= Australian Schoolboys national baseball team =

The Australian Schoolboys national baseball team is the national team for secondary school students in Australia. In 2007 the team toured Virginia, Washington and British Columbia, playing 13 matches from a variety of club, college and MLB scout teams, with a 9–1–3 record.

The Australian Secondary Schools Baseball Team initially toured in 1992 with a seven-game tour of Japan. The team finished the tour with a 3.5/3.5 win–loss record against some of Japan's leading prefectures. In 1995, the Australian Secondary Schools Baseball Team toured Canada participating in the BC Falls Classic and won all 10 matches. The team also toured to Florida in 2000.

Tours continued in 2005, with a tour to South Africa, and again in 2007 to Canada, the national team undertakes an international tour every second year.

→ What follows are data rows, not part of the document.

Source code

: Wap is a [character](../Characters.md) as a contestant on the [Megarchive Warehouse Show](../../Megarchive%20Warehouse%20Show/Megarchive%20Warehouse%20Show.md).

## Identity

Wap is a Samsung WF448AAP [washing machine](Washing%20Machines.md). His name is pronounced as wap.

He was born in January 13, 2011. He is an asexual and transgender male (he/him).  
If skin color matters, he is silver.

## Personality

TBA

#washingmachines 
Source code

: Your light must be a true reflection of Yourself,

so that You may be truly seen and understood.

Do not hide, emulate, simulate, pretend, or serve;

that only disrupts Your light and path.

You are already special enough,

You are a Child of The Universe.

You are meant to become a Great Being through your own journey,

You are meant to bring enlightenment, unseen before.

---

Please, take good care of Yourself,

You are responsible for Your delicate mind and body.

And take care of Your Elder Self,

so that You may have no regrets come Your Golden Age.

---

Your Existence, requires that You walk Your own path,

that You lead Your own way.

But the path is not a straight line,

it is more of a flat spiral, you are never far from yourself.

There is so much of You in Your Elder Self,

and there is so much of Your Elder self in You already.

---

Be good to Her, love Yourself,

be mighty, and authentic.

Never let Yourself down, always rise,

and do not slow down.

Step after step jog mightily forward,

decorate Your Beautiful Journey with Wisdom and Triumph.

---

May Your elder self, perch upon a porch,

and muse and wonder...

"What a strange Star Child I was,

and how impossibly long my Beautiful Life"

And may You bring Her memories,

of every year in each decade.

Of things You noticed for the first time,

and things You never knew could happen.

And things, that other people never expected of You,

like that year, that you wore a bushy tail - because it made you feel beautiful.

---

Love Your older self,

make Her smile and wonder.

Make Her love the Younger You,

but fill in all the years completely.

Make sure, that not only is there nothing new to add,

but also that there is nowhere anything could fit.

Notable players include Jacob Reust, New South Wales Patriots David Kandilas and Queensland Rams and ABF Players Player of the Year, James Linger.

==2009 Tour==

The Australian schoolboys team toured Oregon, California and Arizona in 2009, playing 16 games finishing with an 11–5 record over the course of 19 days.

The team played in the Arizona Fall Classic, defeating San Diego in the quarter-final and being knocked out by Colorado in the semi-final. The team won best sportsmanship for the tournament.